Человек что-то должен с самого момента своего рождения. Должен, потому что рождается в государстве. Эта первичная, фундаментальная замкнутость абсурдна, нелепа, непереносима для мысли. «Почему, – бьется и недоумевает мысль, – почему я все-таки что-то должен?» Вопрос приходит слишком поздно, чтобы ответить на него не тривиально, чтобы вообще ответить; мудрость мудрецов заключается в том, чтобы не тратить время впустую.

[Философия Гегеля выражает сущность европейской истории так, как ее создали Платон и Аристотель, в этом ее мудрость, ее ценность и ее конечность. Однако возможность продолжения истории лежит в разломе очередного шаблона; для этого придется выйти за пределы государства и увидеть альтернативное бытие Господина и Раба.]
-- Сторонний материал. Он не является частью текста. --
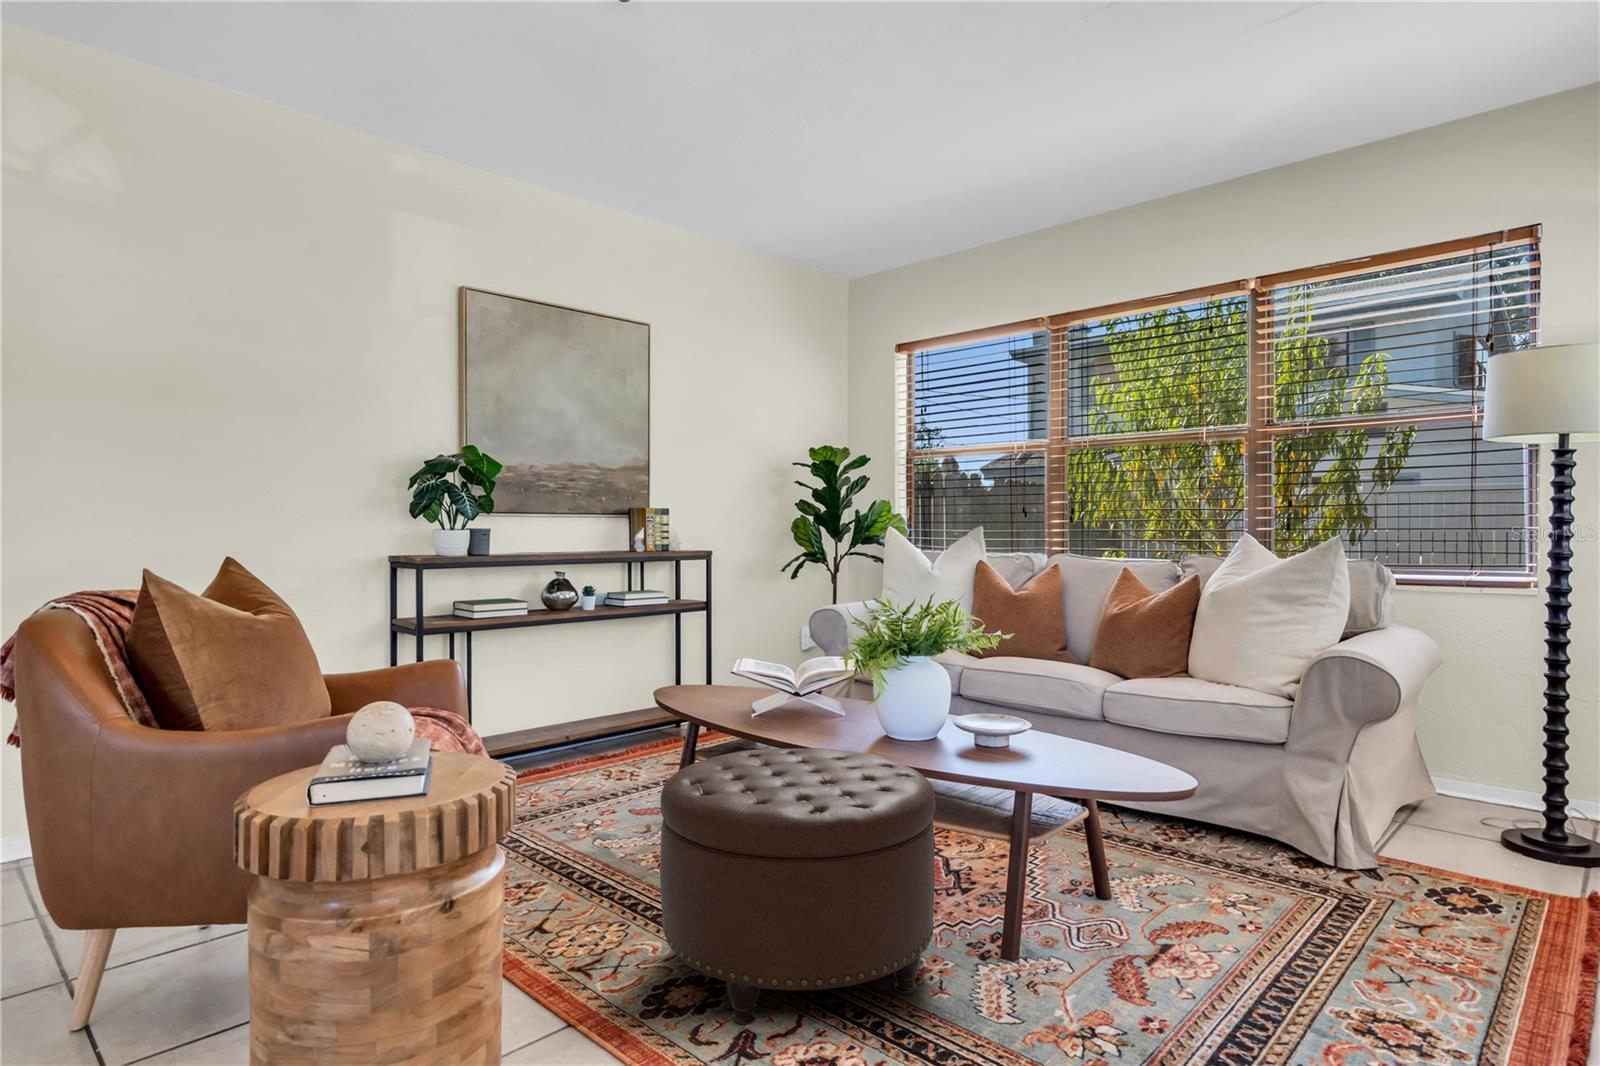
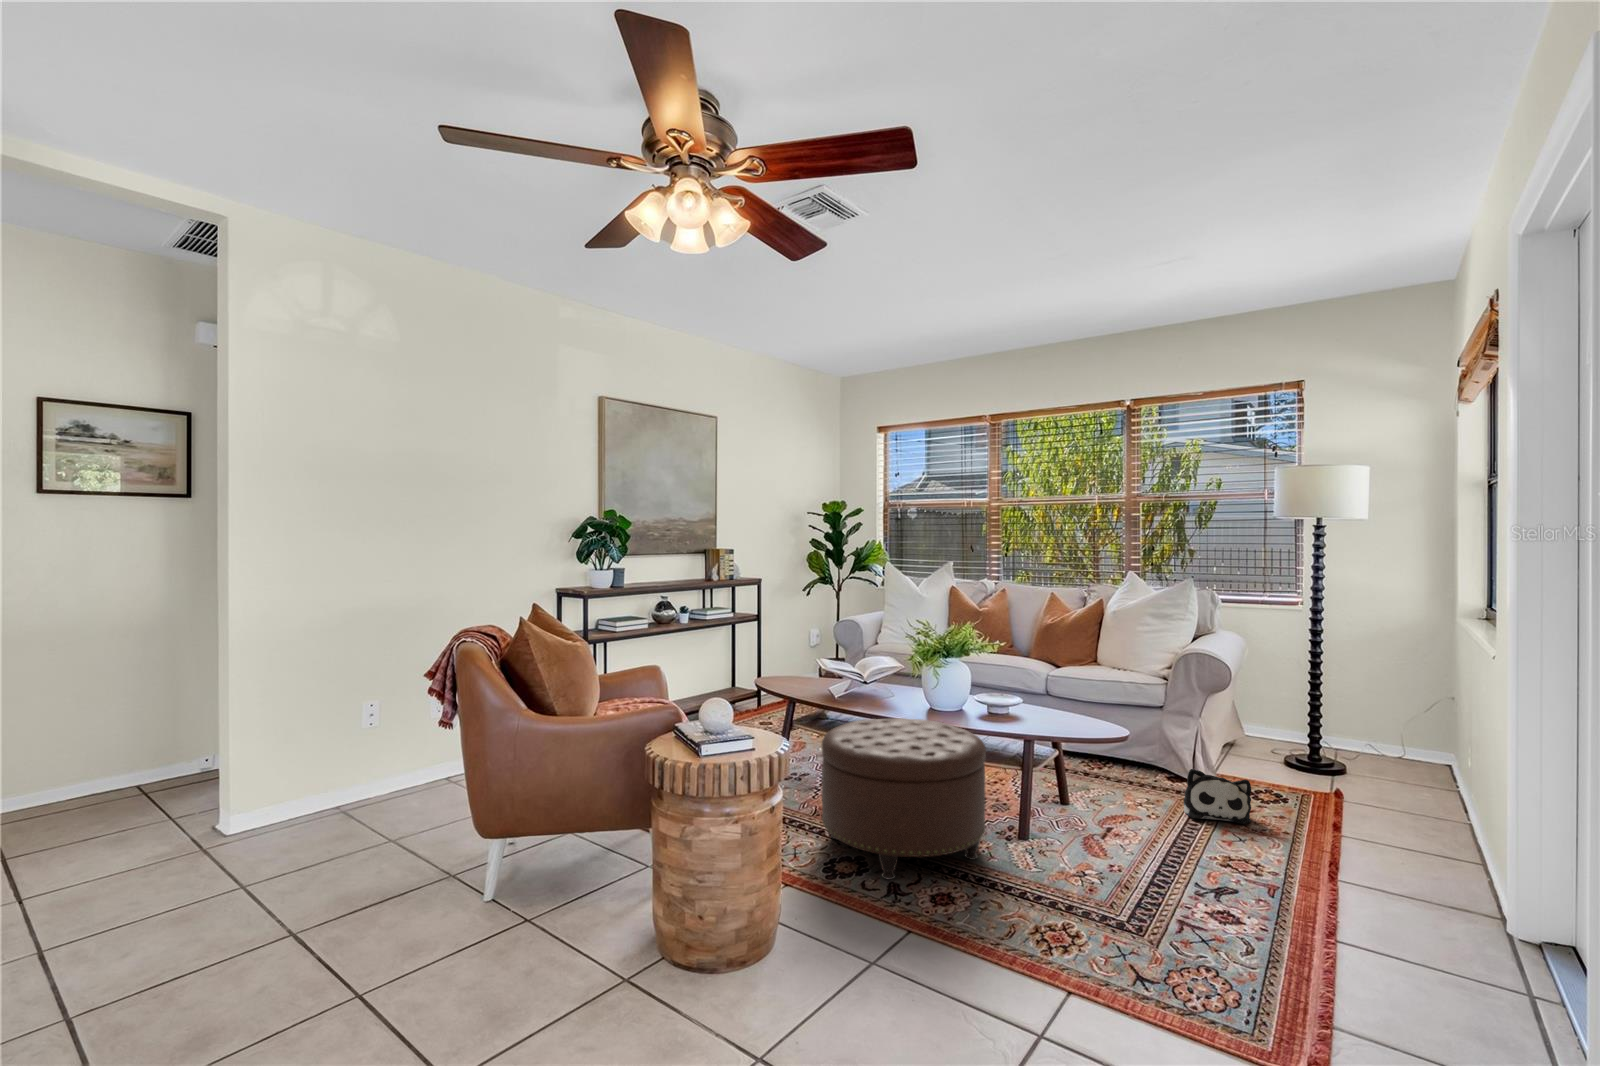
plush toy: none [1308,848,1428,949] -> present [1184,769,1251,824]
«Сократ и Здравый Смысл» – так называется самая важная и древняя человеческая история, история бунта против мудрости. Она начинается с неследования долженствованию, это всегда выход за пределы очевидности, движение от пошлости и фальши по направлению к искренности. Акт творения истории философами становится понятным, когда мы вглядываемся в суть отношений любого исторического действия и предшествующего ему миропорядка. История есть последовательное снятие долженствований человеческого и создания новых.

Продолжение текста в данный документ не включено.